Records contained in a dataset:
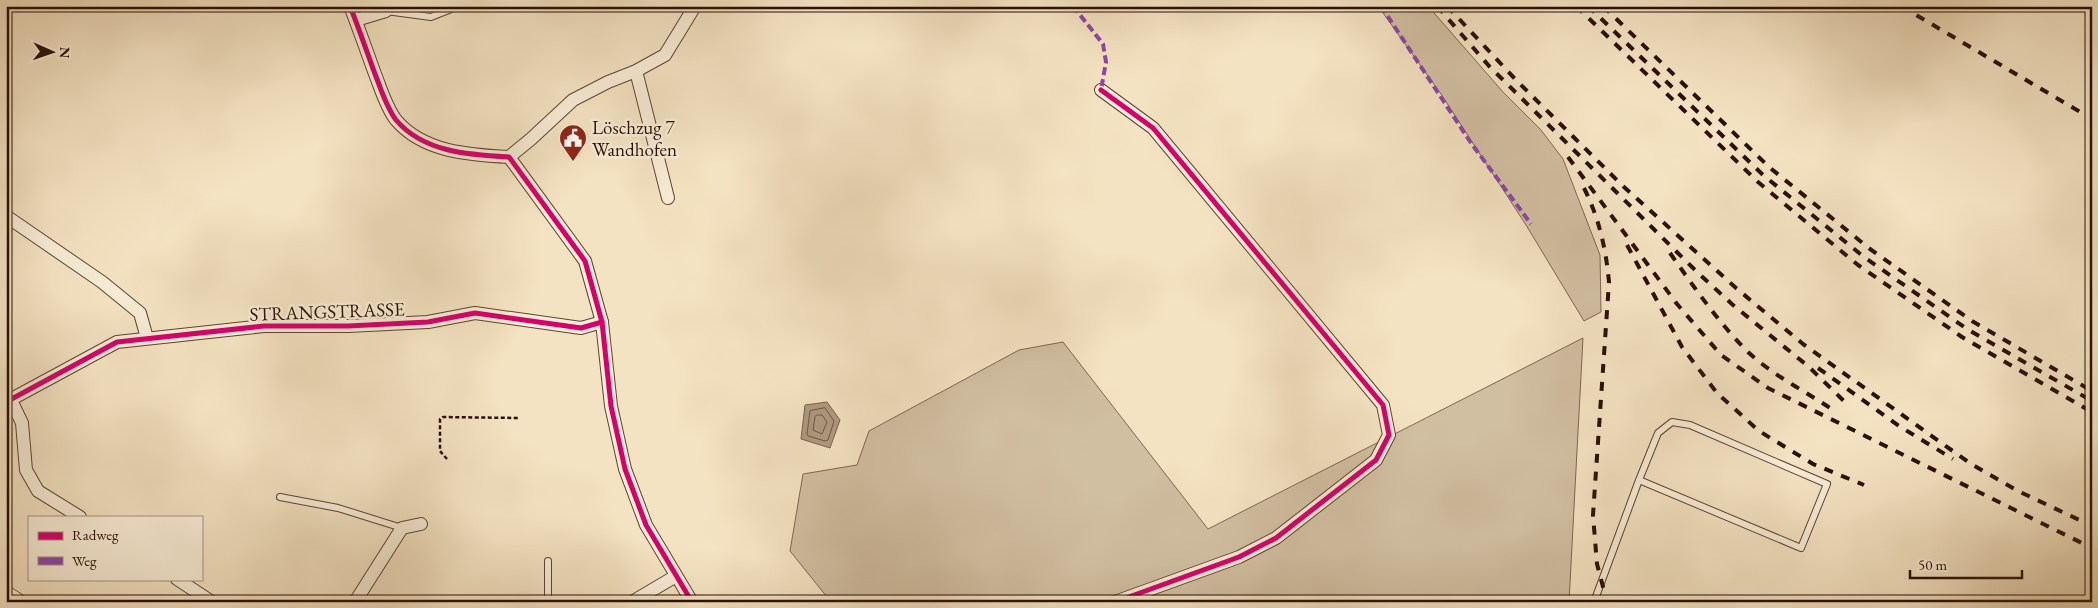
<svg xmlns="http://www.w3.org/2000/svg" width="2098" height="608" font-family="'EB Garamond',serif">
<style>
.green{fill:#d1bfa2;stroke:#7d6754}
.water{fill:#af9b82;stroke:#796350}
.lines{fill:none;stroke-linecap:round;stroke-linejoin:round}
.shore{stroke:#6c5544;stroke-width:1}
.lane-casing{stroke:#5c4434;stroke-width:8}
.street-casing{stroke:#5c4434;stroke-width:14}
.secondary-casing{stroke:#290f05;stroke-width:19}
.path{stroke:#290f05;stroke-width:2.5;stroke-dasharray:4 2.5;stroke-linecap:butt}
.lane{stroke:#f8edd7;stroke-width:6}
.street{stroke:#f8edd7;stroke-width:12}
.secondary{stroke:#f8edd7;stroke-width:18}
.rail{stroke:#290f05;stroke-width:4;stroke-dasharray:9 9;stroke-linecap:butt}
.quiet{stroke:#8e44ad;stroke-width:4;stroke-dasharray:8 4;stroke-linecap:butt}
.cycleway-casing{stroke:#f8edd7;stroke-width:8}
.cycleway{stroke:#d6006c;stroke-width:5}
.labels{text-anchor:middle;stroke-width:5;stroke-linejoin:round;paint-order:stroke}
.poi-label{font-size:19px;fill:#290f05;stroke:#f8edd7;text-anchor:start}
.street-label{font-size:19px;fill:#290f05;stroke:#f8edd7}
</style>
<rect width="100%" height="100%" fill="#f4e3c2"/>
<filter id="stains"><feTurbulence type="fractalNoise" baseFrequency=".004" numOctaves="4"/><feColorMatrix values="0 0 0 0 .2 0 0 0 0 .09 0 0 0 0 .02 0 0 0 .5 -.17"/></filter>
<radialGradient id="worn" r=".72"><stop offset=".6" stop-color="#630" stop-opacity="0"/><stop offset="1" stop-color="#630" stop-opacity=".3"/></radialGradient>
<g class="green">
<path d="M1378,6H1428L1503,92L1541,130L1563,159L1600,255L1601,312L1584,321L1526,225L1441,94Z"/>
<path d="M1583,338L1569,602H831L790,551L803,474L857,465L869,431L1019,350L1063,342L1208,529Z"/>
</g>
<path class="water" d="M827,402L840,420L830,448L801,439L805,405Z"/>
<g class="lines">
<g class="shore">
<path d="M825,408L834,421L828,440L825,441L808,436L807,434L810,411Z"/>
<path d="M817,415H822L827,422L822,434L813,430L815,417Z"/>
</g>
<g class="lane-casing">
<g id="lane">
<path d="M386,11L431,17L459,6"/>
<path d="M280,497L338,508L402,528"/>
<path d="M548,602V561"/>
<path d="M1594,602L1639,480L1658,433L1672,422L1690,425L1827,484L1801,548L1639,480"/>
</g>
</g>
<g class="street-casing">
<g id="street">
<path d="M350,6C359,29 367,52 375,74C381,89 386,107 396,120C423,152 469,155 509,157L585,261L602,322L611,406L625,469L646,525L692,602"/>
<path d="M356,20L386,11L388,6"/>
<path d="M636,71L668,198"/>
<path d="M1101,90L1153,128L1383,405L1389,435L1376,460L1276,538L1239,557L1115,602"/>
<path d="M509,157L531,139L573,100L608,82L636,71L665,55L695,6"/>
<path d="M6,216L102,282L140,313L147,338"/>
<path d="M11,400L22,423L26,470L38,491L80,517"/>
<path d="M6,402L117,342L264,326H348L428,322L475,313L581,328L602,322"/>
<path d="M177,579L212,602"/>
<path d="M355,602L402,528L421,524"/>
<path d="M632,602L676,576"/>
</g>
</g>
<g class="secondary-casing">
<path id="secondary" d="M6,595L17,602"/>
</g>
<path class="path" d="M447,459L440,451V419L443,417L519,418"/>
<use href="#lane" class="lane"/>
<use href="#street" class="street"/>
<use href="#secondary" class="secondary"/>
<g class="rail">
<path d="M1437,6L1489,66L1696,271L1733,305L1809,367L1848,405"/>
<path d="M1447,6L1516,80L1624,187L1736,288L1803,344L1971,464L2018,491L2092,526"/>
<path d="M1576,6L1758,182L1858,265L1962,337L2092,412"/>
<path d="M1588,6L1763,175L1864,257L1967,329L2092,401"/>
<path d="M1603,6L1769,167L1870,249L1972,321L2092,391"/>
<path d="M1901,6L2092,119"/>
<path d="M1568,157L1677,304L1721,355L1768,388L2092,548"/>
<path d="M1584,188C1599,218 1606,249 1609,282L1593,515L1597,564L1607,602"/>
<path d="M1627,245L1682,347L1717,393L1759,431L1813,464L1864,485"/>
<path d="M1670,253C1694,287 1718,322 1748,352C1771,374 1803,390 1830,408"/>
<path d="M1818,368L1899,426L1953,459"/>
</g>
<g class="quiet">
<path d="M1073,6L1103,44L1106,62L1101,90"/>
<path d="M1381,6L1471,143L1531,224"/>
</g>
<g class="cycleway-casing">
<g id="cycleway">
<path d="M350,6C359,29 367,52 375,74C381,89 386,107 396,120C423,152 469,155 509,157L585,261L602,322L611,406L625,469L646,525L692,602"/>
<path d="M1101,90L1153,128L1383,405L1389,435L1376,460L1276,538L1239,557L1115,602"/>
<path d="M6,402L117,342L264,326H348L428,322L475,313L581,328L602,322"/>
</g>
</g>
<use href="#cycleway" class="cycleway"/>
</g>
<defs>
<g id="civic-pin" transform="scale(1.4375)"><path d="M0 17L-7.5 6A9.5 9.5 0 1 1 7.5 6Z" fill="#8f2418" stroke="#f8edd7"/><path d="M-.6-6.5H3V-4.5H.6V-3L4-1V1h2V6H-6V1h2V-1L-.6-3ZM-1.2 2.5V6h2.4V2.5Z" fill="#fff"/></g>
</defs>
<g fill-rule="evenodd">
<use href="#civic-pin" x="573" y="138"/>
</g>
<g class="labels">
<g class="poi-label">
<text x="592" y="134">Löschzug 7<tspan x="592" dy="22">Wandhofen</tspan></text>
</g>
<g class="street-label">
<text transform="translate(327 311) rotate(-2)" y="7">STRANGSTRASSE</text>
</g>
</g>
<rect width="2098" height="608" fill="none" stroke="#f4e3c2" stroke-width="25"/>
<rect x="8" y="8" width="2083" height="593" fill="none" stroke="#290f05" stroke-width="2.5"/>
<rect x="12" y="12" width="2073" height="583" fill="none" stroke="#290f05"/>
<rect x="28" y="516" width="175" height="65" fill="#f8edd7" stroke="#a59483"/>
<rect x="38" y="532" width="25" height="8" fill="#d6006c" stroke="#a59483"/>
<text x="72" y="540" font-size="15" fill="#290f05">Radweg</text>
<rect x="38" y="557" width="25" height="8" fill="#8e44ad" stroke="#a59483"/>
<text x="72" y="566" font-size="15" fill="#290f05">Weg</text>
<g transform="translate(52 52) rotate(92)" stroke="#f8edd7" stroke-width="4" paint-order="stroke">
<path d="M0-4L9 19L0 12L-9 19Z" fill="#290f05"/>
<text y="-8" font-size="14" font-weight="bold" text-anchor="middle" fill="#290f05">N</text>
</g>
<path d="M1910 570v8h112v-8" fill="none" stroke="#290f05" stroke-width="2.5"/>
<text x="1918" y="570" font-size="15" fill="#290f05" stroke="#f8edd7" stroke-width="4" paint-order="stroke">50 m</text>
<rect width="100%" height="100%" filter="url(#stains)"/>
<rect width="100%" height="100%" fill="url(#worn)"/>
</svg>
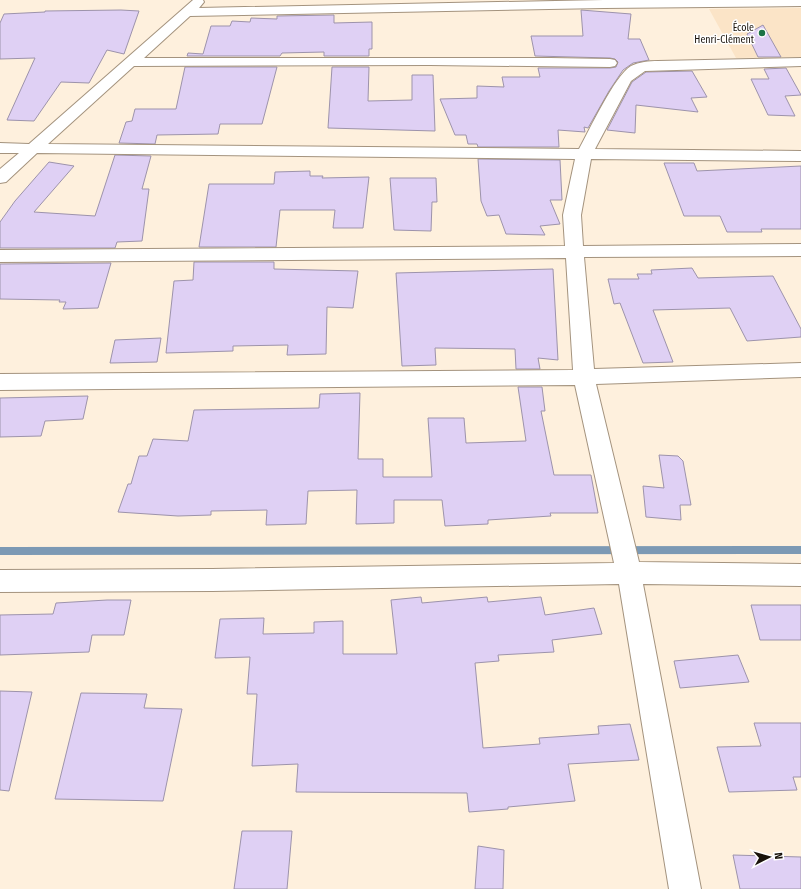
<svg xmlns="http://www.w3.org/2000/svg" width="801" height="889" font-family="'Fira Sans Condensed',sans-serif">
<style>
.built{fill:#fbe4c7}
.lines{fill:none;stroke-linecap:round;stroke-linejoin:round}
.stream{fill:#7c99b4;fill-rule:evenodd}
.building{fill:#dfd0f4;stroke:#9d93ab}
.street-casing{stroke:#a4937e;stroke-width:2}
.street{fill:#fff;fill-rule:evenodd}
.poi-dot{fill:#1c7346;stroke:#fff;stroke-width:1.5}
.labels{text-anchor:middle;stroke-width:3;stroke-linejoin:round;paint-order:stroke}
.far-poi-label{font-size:10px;fill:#19130b;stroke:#fff;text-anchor:end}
</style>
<rect width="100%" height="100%" fill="#fef0dd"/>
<!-- built -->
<polygon class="built" points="801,8 801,57 736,58 709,9"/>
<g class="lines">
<!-- stream -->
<polygon class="stream" points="801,546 801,554 0,555 0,547"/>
</g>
<!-- building -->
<g class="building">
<polygon points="121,10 139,11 124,54 107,50 89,83 61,82 34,121 7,120 35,58 0,59 0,23 4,14 45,12 45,11"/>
<polygon points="581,10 631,14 628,39 640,39 649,60 633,63 623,70 609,91 588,128 584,127 585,132 558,130 559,147 478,147 477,144 468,144 466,135 455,135 440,99 477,98 477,86 504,87 502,77 540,77 538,68 610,68 616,67 618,62 615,59 610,58 535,56 531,36 583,36"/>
<polygon points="334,15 334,23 372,22 372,49 369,49 369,56 324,56 324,52 282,53 280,56 187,56 188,53 203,54 211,26 230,26 232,21 250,22 251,18 277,19 277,16"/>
<polygon points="763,25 781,57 758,57 747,34"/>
<polygon points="185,67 277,67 262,124 220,124 218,134 157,135 155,144 119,143 126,122 132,121 135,109 176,109"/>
<polygon points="332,67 369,67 368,101 412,100 412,75 433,75 435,131 328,128"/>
<polygon points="786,68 801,95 785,96 795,116 768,115 751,79 769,79 764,69"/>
<polygon points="692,71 707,97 691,98 698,112 636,105 635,133 607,130 632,82 646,72"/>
<polygon points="115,155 151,156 142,189 149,189 142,241 117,242 115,248 0,248 0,222 15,201 49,162 74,166 34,212 95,216"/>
<polygon points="478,159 560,160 562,200 550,200 560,224 540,226 545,235 506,234 499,215 487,216 481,201"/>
<polygon points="664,163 694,163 697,171 801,166 801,229 761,229 762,232 727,232 720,216 684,216"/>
<polygon points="310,171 310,176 323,176 322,178 369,177 363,228 333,228 335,210 280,210 276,247 199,247 209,184 274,184 275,172"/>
<polygon points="390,178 436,178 437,202 432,202 431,231 394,230"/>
<polygon points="194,262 274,262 274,269 358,271 353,308 327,307 326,354 287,355 288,345 233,346 233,351 166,353 174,281 193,280"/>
<polygon points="111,263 98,308 63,309 66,302 59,302 60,300 0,299 0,264"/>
<polygon points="692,268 698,278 773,276 801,329 801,337 747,341 730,308 653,310 673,362 643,363 620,303 614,304 608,279 639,279 637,274 652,274 651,270"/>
<polygon points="553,269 558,360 538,358 540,369 516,369 515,349 435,348 436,365 402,366 396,273"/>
<polygon points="161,338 157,362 110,363 115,340"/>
<polygon points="518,387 542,387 545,411 541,411 554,475 591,475 598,513 550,513 551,516 488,520 488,524 445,526 442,500 394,500 394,523 356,524 357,490 308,491 306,524 266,525 267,510 211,511 211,515 178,516 118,512 128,484 131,484 139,456 147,456 153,439 188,441 194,410 319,408 320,394 360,393 358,459 383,459 383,477 432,477 428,418 464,418 466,443 526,441"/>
<polygon points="88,396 83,419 45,421 41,436 0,437 0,398"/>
<polygon points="659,455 678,456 683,461 691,505 680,505 681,520 646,517 643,486 664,488"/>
<polygon points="421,597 422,603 487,597 488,602 541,597 545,615 594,608 602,634 552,640 554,652 498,655 499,661 475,663 483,748 540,744 539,738 599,734 598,726 630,724 639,760 568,764 575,801 508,807 508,809 469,812 467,793 296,792 298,764 252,766 257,694 247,694 250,657 215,658 220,619 264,618 263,634 314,633 314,622 343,621 343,654 397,654 391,600"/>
<polygon points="107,600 131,600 124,635 92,635 89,652 0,655 0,615 53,614 56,603"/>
<polygon points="751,605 801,605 801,640 760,640"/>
<polygon points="738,655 749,682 680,688 674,661"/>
<polygon points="0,691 32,692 9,791 0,790"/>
<polygon points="81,693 147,694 144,708 182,709 163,801 55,799"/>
<polygon points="754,723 801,723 801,777 793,777 797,790 729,792 717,747 761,746"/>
<polygon points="242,831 292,831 287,889 234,889"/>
<polygon points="478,846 504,850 503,889 475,889"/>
<polygon points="733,855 801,857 801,889 740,889"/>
</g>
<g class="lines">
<!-- street casing -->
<g class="street-casing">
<path id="street" d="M 193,0 L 203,0 L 204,2 L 199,8 L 604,0 L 801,0 L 801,6 L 604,8 L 190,16 L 144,58 L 550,58 L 610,59 L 615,60 L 617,63 L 615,66 L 610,67 L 430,65 L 134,66 L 48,144 L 579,149 C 589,131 615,75 631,66 C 639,62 649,61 658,61 L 801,58 L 801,66 L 645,71 L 631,81 L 595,149 L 801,151 L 801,161 L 591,159 L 581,215 L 583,246 L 801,244 L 801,256 L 584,257 L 594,369 L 801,363 L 801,377 L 596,384 L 639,562 L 801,564 L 801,586 L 643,584 L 701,889 L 669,889 L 619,584 L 212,591 L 0,592 L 0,570 L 212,569 L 614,563 L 575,385 L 0,390 L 0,374 L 573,370 L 566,258 L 0,262 L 0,250 L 565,246 L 563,215 L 575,159 L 37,153 L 6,182 L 0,183 L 0,169 L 19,153 L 0,153 L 0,143 L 29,144 Z"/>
</g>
<!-- street -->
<use href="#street" class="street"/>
</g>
<!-- markers -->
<circle class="poi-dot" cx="762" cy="33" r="4"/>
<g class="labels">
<!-- far-poi labels -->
<g class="far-poi-label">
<text x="754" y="31">École<tspan x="754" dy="12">Henri-Clément</tspan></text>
</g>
</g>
<!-- north arrow -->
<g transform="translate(769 857) rotate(84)" stroke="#ffffff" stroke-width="3" paint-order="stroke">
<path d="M0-3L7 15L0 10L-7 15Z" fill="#19130b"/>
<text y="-6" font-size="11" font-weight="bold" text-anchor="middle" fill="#19130b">N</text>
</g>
</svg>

_Problem:_
Retrieve each line of the data in which the word "rule" can be found.

_Answer for this exercise:_
<g fill-rule="evenodd">
.stream{fill:#7c99b4;fill-rule:evenodd}
.street{fill:#fff;fill-rule:evenodd}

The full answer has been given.